JABAR EKSPRES – Jajaran Polrestabes Bandung beserta Polsek Lengkong berhasil mengamankan seorang pelaku jambret berinisial AIR (32) yang bersaksi di Jalan Lengkong Besar, Kecamatan Lengkong, Kota Bandung.
Peristiwa yang terjadi pada Rabu, 29 Juli 2026 lalu sekitar pukul 05.00 Wib tersebut, menurut Kasatreskrim Polrestabes Bandung AKBP Anton, pelaku nekat melakukan aksinya ketika korban bernama Irma Sriyani Nasrun tengah mencari apotek terdekat di Jalan Lengkong Besar.
“Korban adalah seorang wisatawan yang pada waktu itu menginap di sebuah hotel di Jalan Lengkong Besar.
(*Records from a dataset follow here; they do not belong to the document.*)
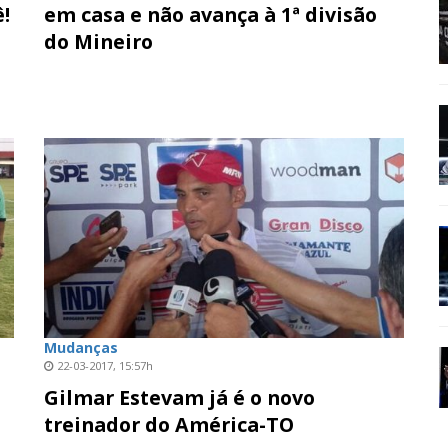
!
em casa e não avança à 1ª divisão
do Mineiro
Mudanças
22-03-2017, 15:57h
Gilmar Estevam já é o novo
treinador do América-TO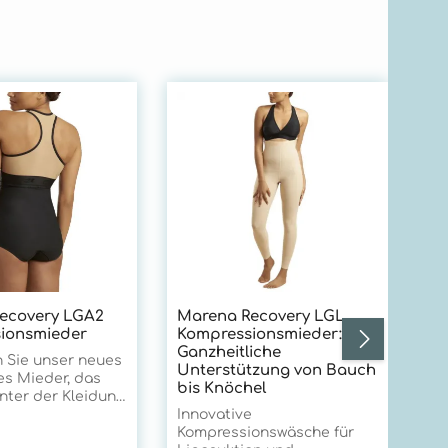
Ma
Ko
En
be
un
tr
Ba
ei
Ko
g 
Mi
ecovery LGA2
Marena Recovery LGL
el
ionsmieder
Kompressionsmieder:
ei
Ganzheitliche
bi
 Sie unser neues
Unterstützung von Bauch
hö
es Mieder, das
bis Knöchel
ga
ter der Kleidung
fü
werden kann und
Innovative
Un
e Seiten für eine
Kompressionswäsche für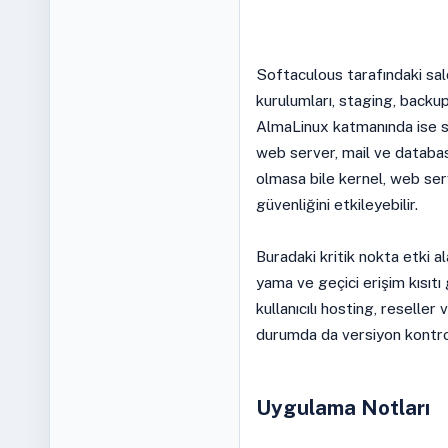
Softaculous tarafındaki sal
kurulumları, staging, backu
AlmaLinux katmanında ise s
web server, mail ve databas
olmasa bile kernel, web ser
güvenliğini etkileyebilir.
Buradaki kritik nokta etki ala
yama ve geçici erişim kısıtı 
kullanıcılı hosting, reseller
durumda da versiyon kontrolü
Uygulama Notları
Kemudian sekira pukul 05.00 pagi tersebut, korban mencari apotek sehingga dia keluar dari hotel, kemudian menggunakan handphonenya,” katanya di Mapolrestabes Bandung, Senin, (10/8).
Baca Juga:Biarkan Hati Bicara Makin Bikin Penasaran, Kisah Cinta Arina dan Dua Saudara Penuh KonflikRoad To Ulang Tahun ke- 25, Electronic City Buka Gerai Baru di Kiara Artha Park Bandung
Pada saat tengah mencari apotek terdekat, korban kata Anton langsung dihampiri dan diepepet oleh pelaku dengan menggunakan kendaraannya.
“Lalu dilakukan perampasan handphonenya. Setelah itu pelaku melarikan diri. Pada saat pelaku melarikan diri, pelaku sempat diteriaki jambret oleh korban dan sempat juga dikejar, tapi kemudian ketinggalan sehingga pelaku (berhasil) kabur,” ungkapnya.
Atas hal tersebut, Anton mengatakan korban langsung membuat laporan ke Mapolsek Lengkong. “Kemudian berdasarkan laporan itu, langsung dilakukan penyelidikan oleh Polrestabes Bandung beserta Polsek. Alhamdulillah, tanggal 8 (Agustus ) kemarin pelaku sudah tertangkap,” ucapnya.
Berdasarkan hasil penyelidikan sementara, pelaku kata Anton ternyata pernah melakukan tindakan serupa di wilayah Cicendo, Kota Bandung pada tanggal 20 Juli 2026.
“Modusnya (sama), dia melihat atau memantau korban. Kalau tidak salah yang di sini adalah anak sekolah. Anak sekolah yang pagi-pagi berangkat sekolah, kelihatan oleh pelaku membawa handphone. Kemudian ketika korban lengah, langsung dirampas oleh pelaku,” ungkapnya.
Atas berbuatan yang dilakukannya, Anton menuturkan kini pelaku beserta barang bukti telah diamankan oleh jajaranya untuk dilakukan proses lebih lanjut.
“Pelaku juga kami kenakan pasal tentang pencurian dengan kekerasan (Curas) pasal 365 KUHP dengan ancaman 12 tahun penjara. Sementara untuk barang bukti yang kami amankan yaitu motor yang digunakan oleh pelaku, kemudian ini adalah jaket yang digunakan oleh pelaku, dan ada handphone korban yang sempat diambil oleh pelaku,” pungkasnya.